Infosys failed to show
Somehow I'm picturing a signed professional portrait of Rishi Sunak with the legend: one law for them, one in-law for me.
India's big four outsourcers averaged 22.7 percent attrition over the last 12 months, according to their recently published results, and that massive loss of personnel means customers will likely be served by less experienced staff. The attrition rates ranged from 27.7 percent at Infosys to 17.4 percent at Tata Consulting …
I started a role with Infosys during lockdown.
It was a remote role (obviously, given the time) but it lasted roughly 3 months. It took almost 7 weeks to get a laptop. It took me another 2 to get a working login to said laptop. I spent the next 3 weeks twiddling my thumbs not even knowing who I officially reported to or what contract I was supposed to be assigned to. And then they terminated my contract due to "making myself unavailable".
By which time I'd already found another job because while I know some people may find being paid to sit around doing nothing quite pleasant, for me it's horrendous.
The weirder thing is that when I started the new job I had a colleague who they had done the exact same thing to just before me!
That sounds rather similar to a situation I found myself in. Did a stint working for Accenture. They sent me an Accenture laptop despite knowing the contract I was working on had the client providing me a laptop to do all work on. I was expected to then maintain this Accenture laptop despite having no reason to use it. Now I can't seem to get rid of the bloody thing. They won't send anyone by to pick it up and I refuse to go even a single step out of my way to return it to them after the way I was treated. So I'm stuck with this useless laptop just sitting around collecting dust.

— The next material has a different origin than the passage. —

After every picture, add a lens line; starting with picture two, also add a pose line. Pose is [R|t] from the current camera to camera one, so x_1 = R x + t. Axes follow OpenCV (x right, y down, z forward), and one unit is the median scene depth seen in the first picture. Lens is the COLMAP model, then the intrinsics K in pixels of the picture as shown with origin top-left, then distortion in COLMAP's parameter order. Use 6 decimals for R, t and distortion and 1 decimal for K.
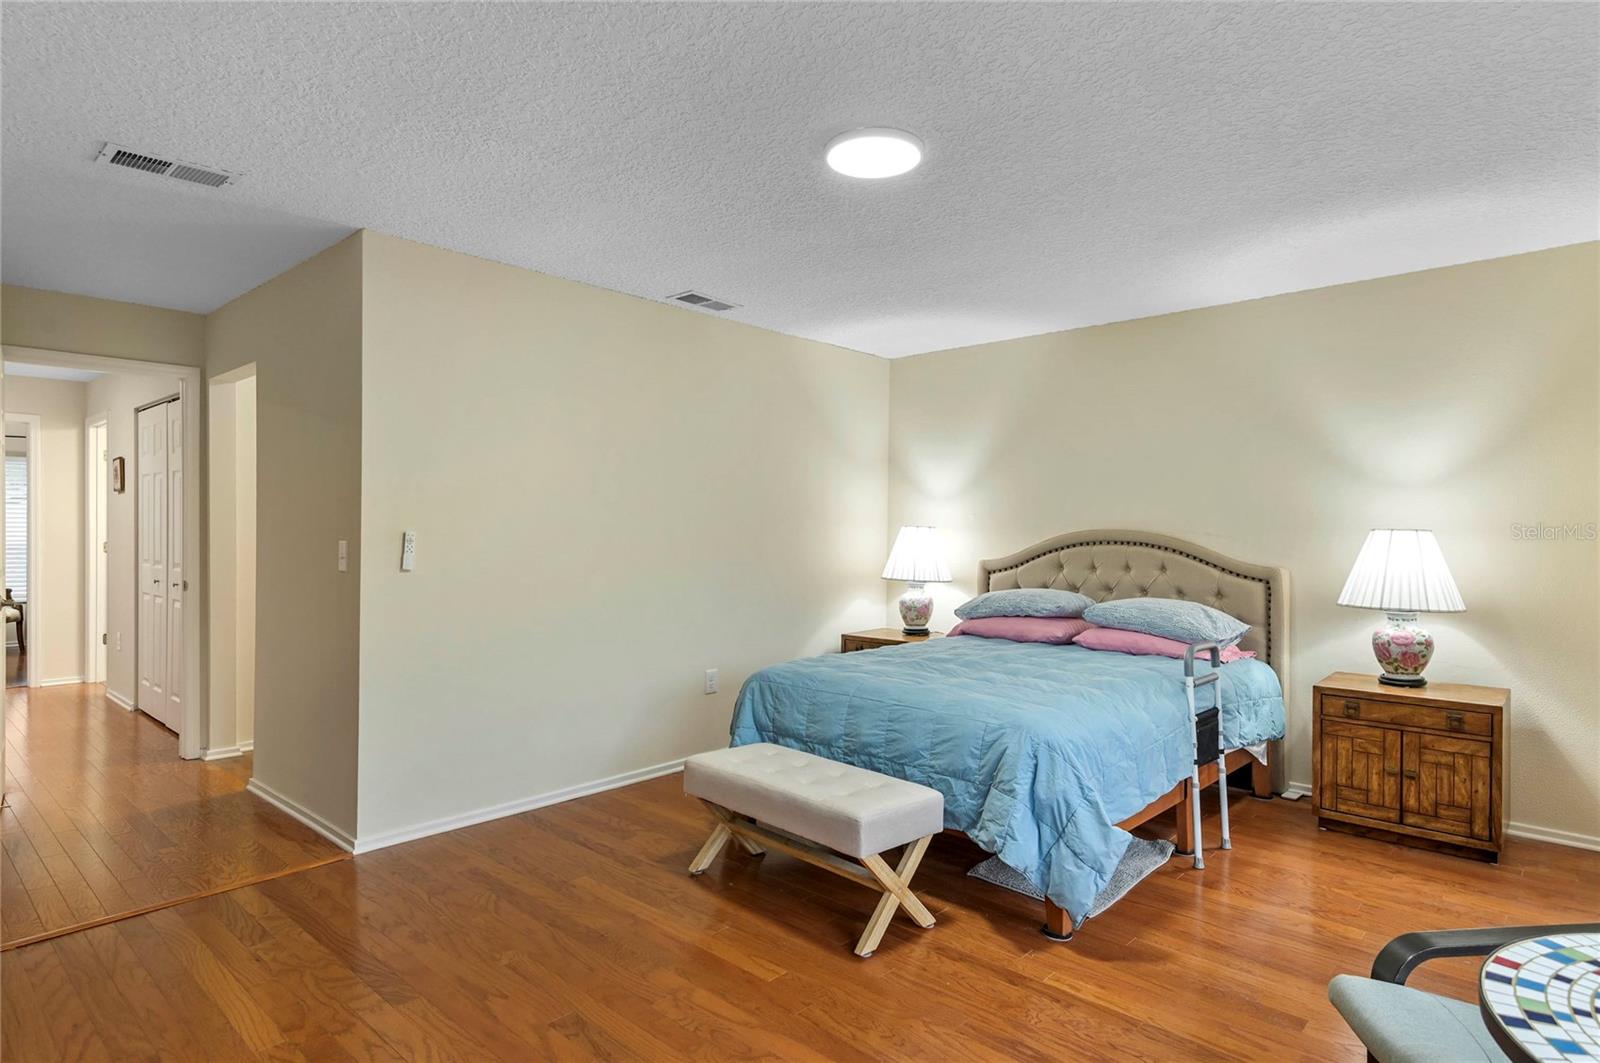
lens RADIAL K [[887.5, 0, 800.0], [0, 887.5, 531.5], [0, 0, 1]] dist [-0.004140, -0.002220]
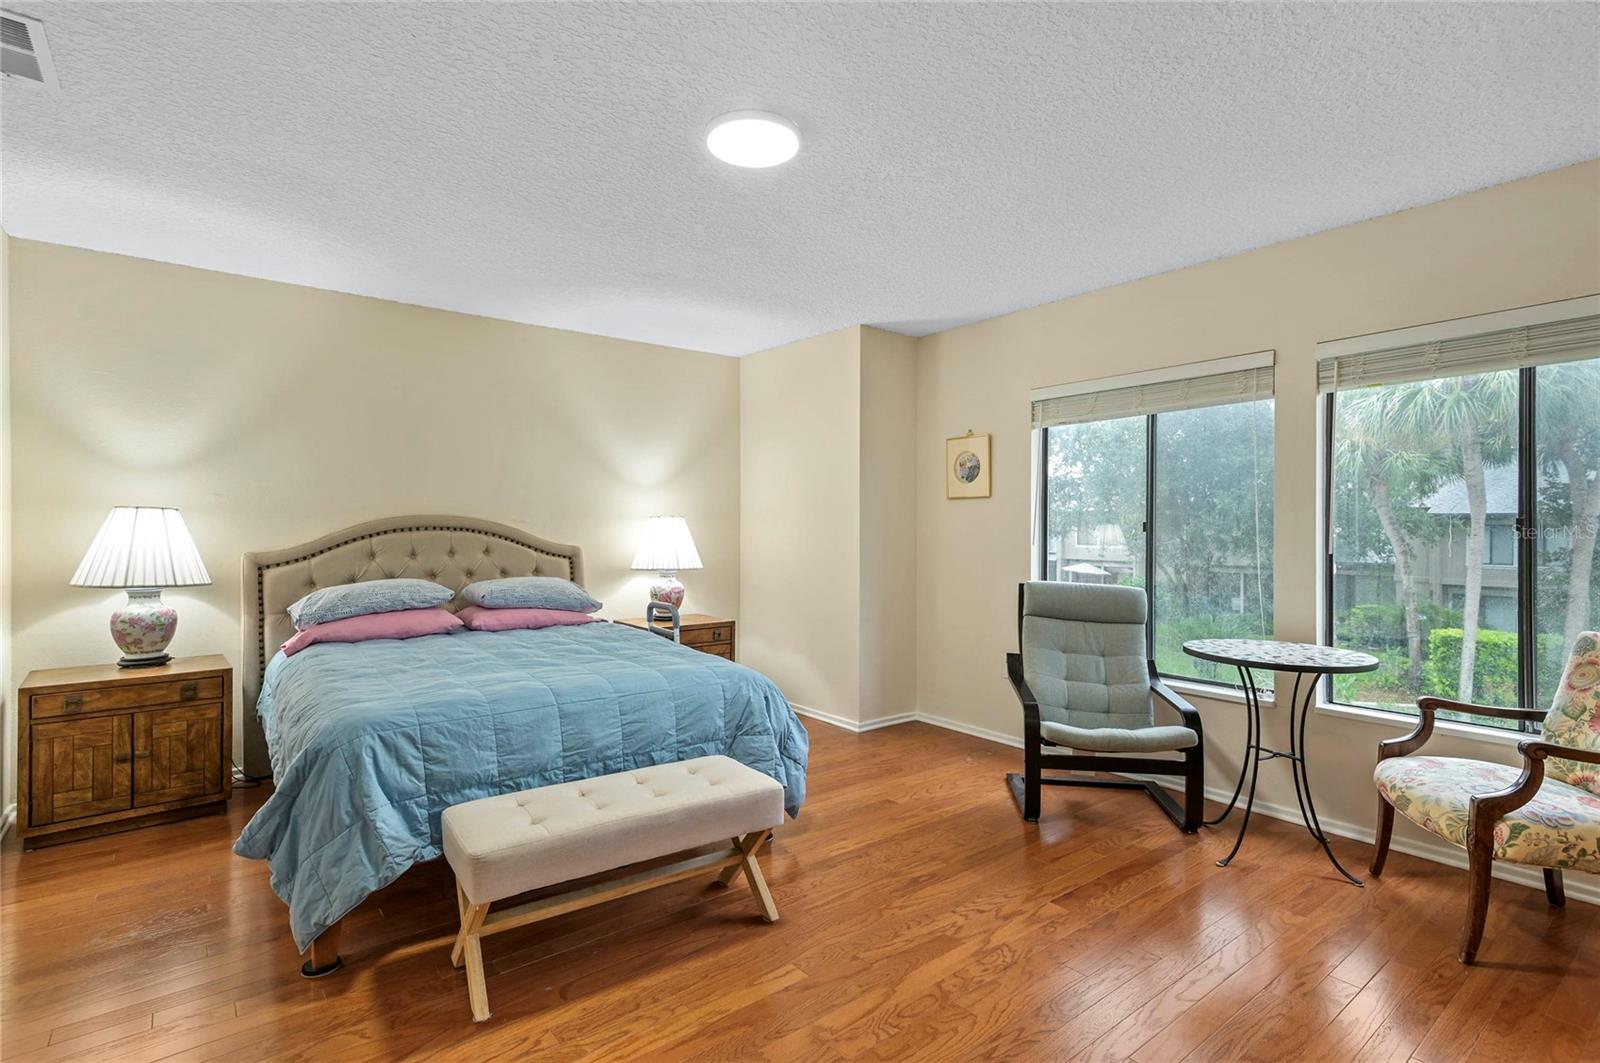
lens RADIAL K [[755.8, 0, 800.0], [0, 755.8, 531.5], [0, 0, 1]] dist [0.069522, -0.000131]
pose [[0.168368, -0.016636, 0.985584, -0.467105], [-0.002036, 0.999850, 0.017225, -0.000315], [-0.985722, -0.004906, 0.168309, 0.462609]]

The quality was poor to start with.
I've cycled though a few of these over the years (not by choice I might add), and poor quality is the one consistent thing I've seen across them all. There have been more than a few meetings I can remember where the customer was literally screaming down the phone to have people removed from their account because of the mess they created.
The competent people (and there aren't many) don't last long for a couple of reasons. Money, and burn-out.
Some of the hypotheses put forward by the various executives in the OA could be tested if we knew the median length of service of those leaving.
A rough distribution (even just the median and quartiles) would be better.
Commercially sensitive information I guess.
For example UK teachers in schools: 9% leave teaching each year roughly. 15% leave after first year of teaching. The whole distribution is on the ONS Web site
https://explore-education-statistics.service.gov.uk/find-statistics/school-workforce-in-england#dataBlock-7419641d-0360-4cca-ac9a-8d30f527ae8b-tables
Although annoyingly I can't link to the retention table directly
Over the years I've consulted for several clients who had India based teams I interacted with regularly enough that I got to know who on the team knew their stuff and who was dead weight. In my experience, yearly turnover for the best people was probably around 100%, and even for the dead weight was in the 25-50% range.
It was really annoying to be in a project that lasted six months and have to replace my POC for the India team twice during that time, requiring a week of catch up for the new guy each time. I actually fought with a project manager wanting to build in time for "India staff turnover" once, he wouldn't let me have it. I gave him a big "told you so" when their top guy left and it turned out he hadn't been keeping any of his underlings in the loop about what he was doing so we basically had to start their part of the project over from square one.
I guess the rule that pretty much the only way you can get a really big raise is to change jobs is just as true there as it is in the west.
That's outsourcing in a nutshell, cheaper but worse.
Well, its cheaper if you stay within the terms of the agreed deliverables and then gets very expensive quickly when you ask for a variation...
But afer all these years, plenty of companies don't seem to understand this - I guess their "IT managers" also suffer from rapid turnover and muppetry.